Ein Gutachten im Auftrag des Bundeswirtschaftsministeriums spielt den Investorenschutz
im CETA zwar weitgehend herunter. Das ist aber nicht verwunderlich, fungiert dessen
Verfasser, der Völkerrechtler Stephan Schill, doch selbst als Schlichter für die internationalen Schiedsgerichte der
Weltbank. Auch ein weiteres vom Wirtschaftsministerium veröffentlichtes
Gutachten zu
CETA, demzufolge die nationalen Parlamente das Abkommen ratifizieren müssen, deuten die Kritiker nicht als Entwarnung, solange die EU-Kommission das anders sieht.
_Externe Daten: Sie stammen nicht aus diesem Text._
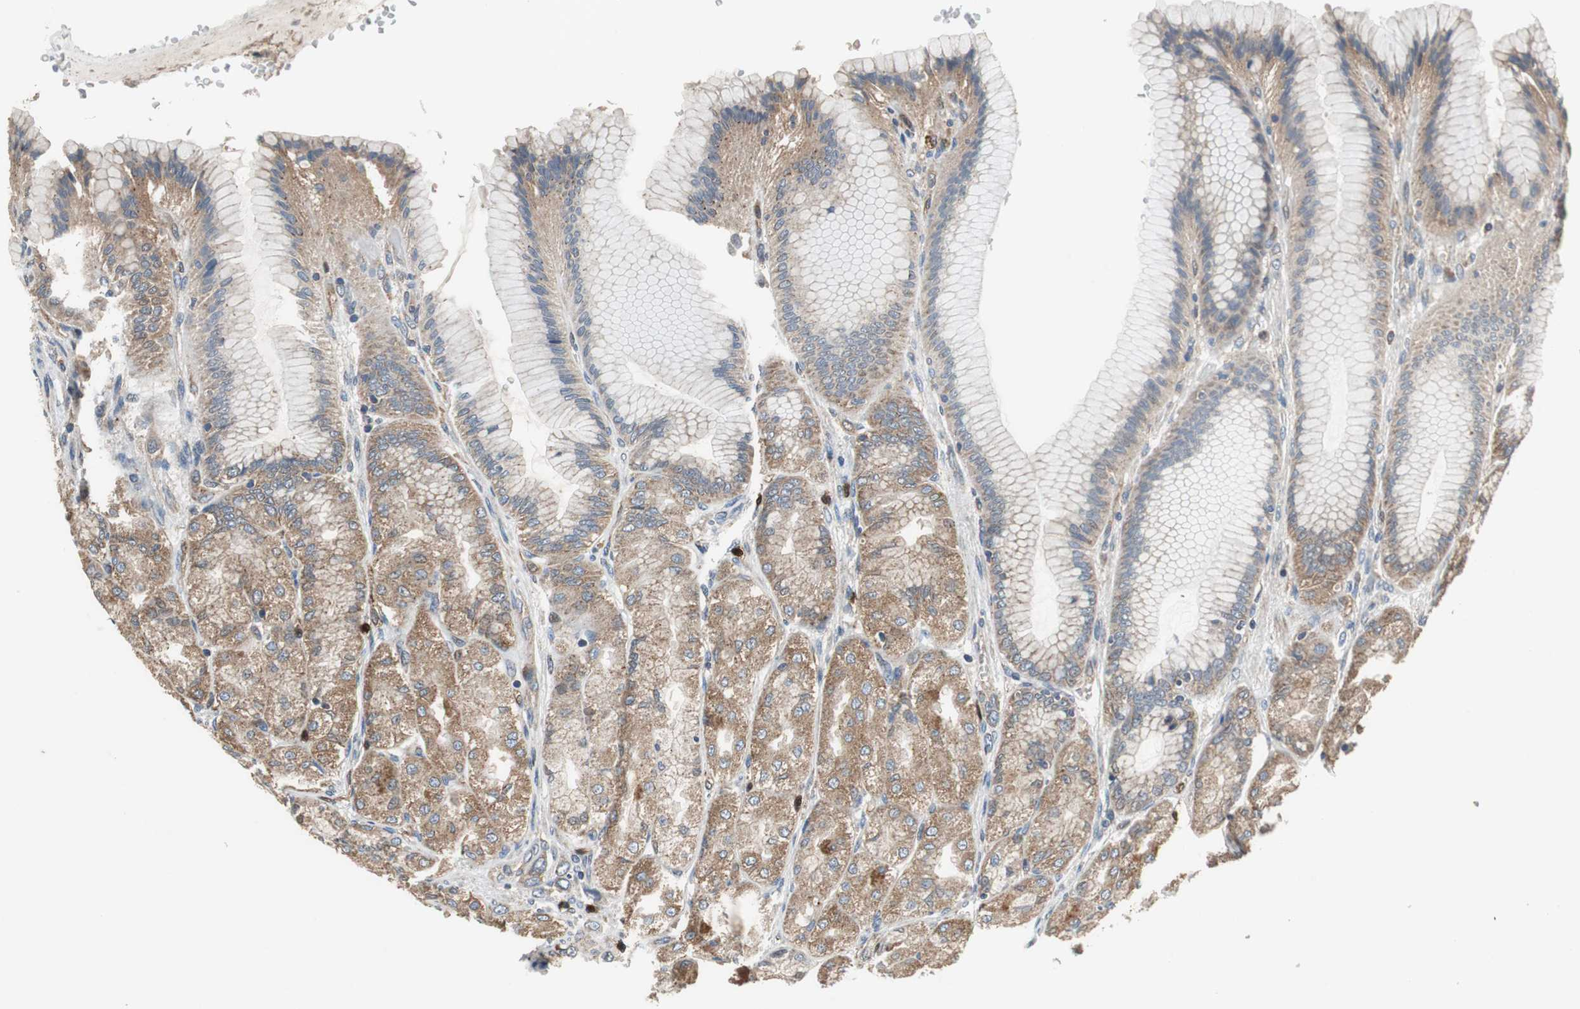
{"staining": {"intensity": "strong", "quantity": ">75%", "location": "cytoplasmic/membranous"}, "tissue": "stomach", "cell_type": "Glandular cells", "image_type": "normal", "snomed": [{"axis": "morphology", "description": "Normal tissue, NOS"}, {"axis": "morphology", "description": "Adenocarcinoma, NOS"}, {"axis": "topography", "description": "Stomach"}, {"axis": "topography", "description": "Stomach, lower"}], "caption": "Glandular cells reveal high levels of strong cytoplasmic/membranous staining in approximately >75% of cells in unremarkable human stomach.", "gene": "PI4KB", "patient": {"sex": "female", "age": 65}}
Denn dass die Kommission nicht davor zurückschrecke, für
einen kurzfristigen Erfolg die Demokratie in Europa zu beschädigen, zeige ihre
Weigerung, die Europäische Bürgerinitiative gegen TTIP zuzulassen.
CETA
ist auch deshalb so wichtig, weil es die Vorstufe zu dem viel größeren
transatlantischen Freihandelsabkommen ist, über das z.Zt. verhandelt wird.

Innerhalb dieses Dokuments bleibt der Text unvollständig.